This can’t be it, can it?

On days like this, I find myself feeling like time stops. Like life has taken a pause – because my thoughts are running faster than real life is. And I just want, for pete’s sake, for it to hurry up. Go quicker. Why? Valid question. I’ve been thinking about it too – I think it happens when I’m not happy with what I’m doing, feeling unproductive or feel like I’m wasting my time. Just like my rampant bouts of flavor fatigue (yes, I coined the term), I find myself in periods of activity fatigue. I can’t do the same thing over and over and over again. Unless it’s a regime. A routine I’ve come to find comfort in – this is extremely rare though. It took me forever to fall in love with my workout regime. And right now I’m at that point where I feel like life is so small through my lens – there’s gotta be more out there, she thinks about 1500 times a month. There’s gotta be. This can’t be it, can it? I can do so much more. If only I got out of my way and looked for it. If only I wouldn’t give up on myself. If only I accepted myself for who I am – and recognized my quirks come form who I am. If only I knew this was part of the process of getting to know myself. Knowing my mind and walking with it – instead of berating and rushing it. Take your time. Breathe. In and out.

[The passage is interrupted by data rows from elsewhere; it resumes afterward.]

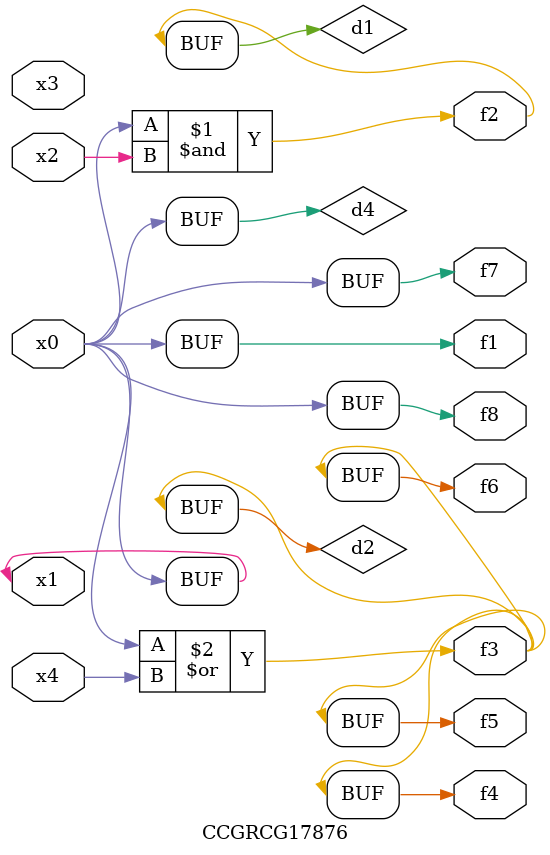
<source format=v>
module CCGRCG17876(
	input x0, x1, x2, x3, x4,
	output f1, f2, f3, f4, f5, f6, f7, f8
);

	wire d1, d2, d3, d4;

	and (d1, x0, x2);
	or (d2, x0, x4);
	nand (d3, x0, x2);
	buf (d4, x0, x1);
	assign f1 = d4;
	assign f2 = d1;
	assign f3 = d2;
	assign f4 = d2;
	assign f5 = d2;
	assign f6 = d2;
	assign f7 = d4;
	assign f8 = d4;
endmodule

</source>
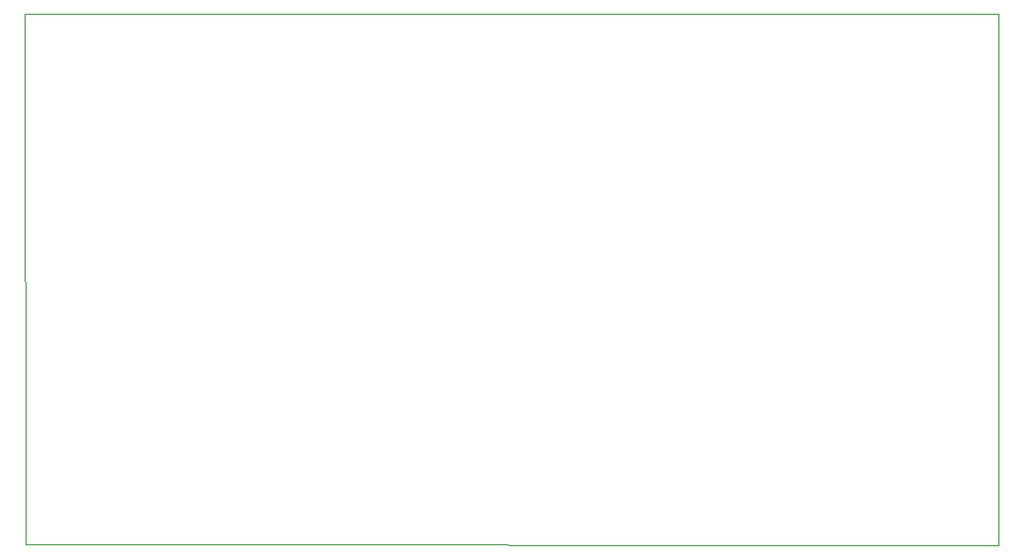
<source format=gbr>
G04 #@! TF.GenerationSoftware,KiCad,Pcbnew,5.1.2-f72e74a~84~ubuntu18.04.1*
G04 #@! TF.CreationDate,2019-05-26T08:12:01+03:00*
G04 #@! TF.ProjectId,mus555,6d757335-3535-42e6-9b69-6361645f7063,rev?*
G04 #@! TF.SameCoordinates,Original*
G04 #@! TF.FileFunction,Profile,NP*
%FSLAX46Y46*%
G04 Gerber Fmt 4.6, Leading zero omitted, Abs format (unit mm)*
G04 Created by KiCad (PCBNEW 5.1.2-f72e74a~84~ubuntu18.04.1) date 2019-05-26 08:12:01*
%MOMM*%
%LPD*%
G04 APERTURE LIST*
%ADD10C,0.100000*%
G04 APERTURE END LIST*
D10*
X83743800Y-50800D02*
X83769200Y45745400D01*
X0Y0D02*
X83743800Y-50800D01*
X-50800Y45745400D02*
X83769200Y45745400D01*
X0Y0D02*
X-50800Y45745400D01*
M02*

</source>
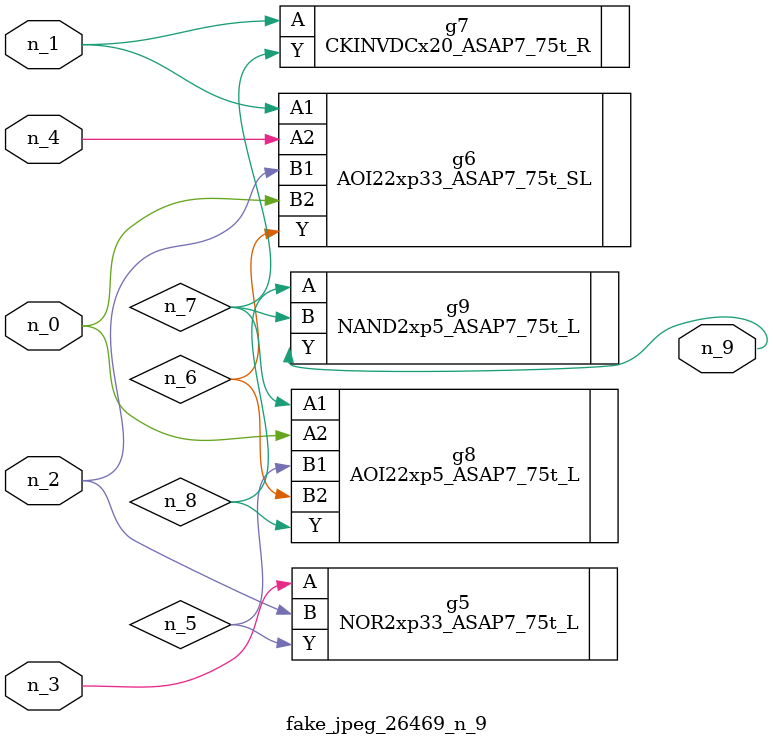
<source format=v>
module fake_jpeg_26469_n_9 (n_3, n_2, n_1, n_0, n_4, n_9);

input n_3;
input n_2;
input n_1;
input n_0;
input n_4;

output n_9;

wire n_8;
wire n_6;
wire n_5;
wire n_7;

NOR2xp33_ASAP7_75t_L g5 ( 
.A(n_3),
.B(n_2),
.Y(n_5)
);

AOI22xp33_ASAP7_75t_SL g6 ( 
.A1(n_1),
.A2(n_4),
.B1(n_2),
.B2(n_0),
.Y(n_6)
);

CKINVDCx20_ASAP7_75t_R g7 ( 
.A(n_1),
.Y(n_7)
);

AOI22xp5_ASAP7_75t_L g8 ( 
.A1(n_7),
.A2(n_0),
.B1(n_5),
.B2(n_6),
.Y(n_8)
);

NAND2xp5_ASAP7_75t_L g9 ( 
.A(n_8),
.B(n_7),
.Y(n_9)
);


endmodule
</source>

If only I accepted myself for who I am.

One day I’m going to break through this barrier. I’m going to reach my potential. I’m there right now mentally. I’m going to deal with activity fatigue the right way – through adopting my action bias. Time to walk the walk. Find out my ikigai and walk my own path. I’m tired of walking everyone’s but my own. Time to seek adventure. Time to find adventure in every phase of life.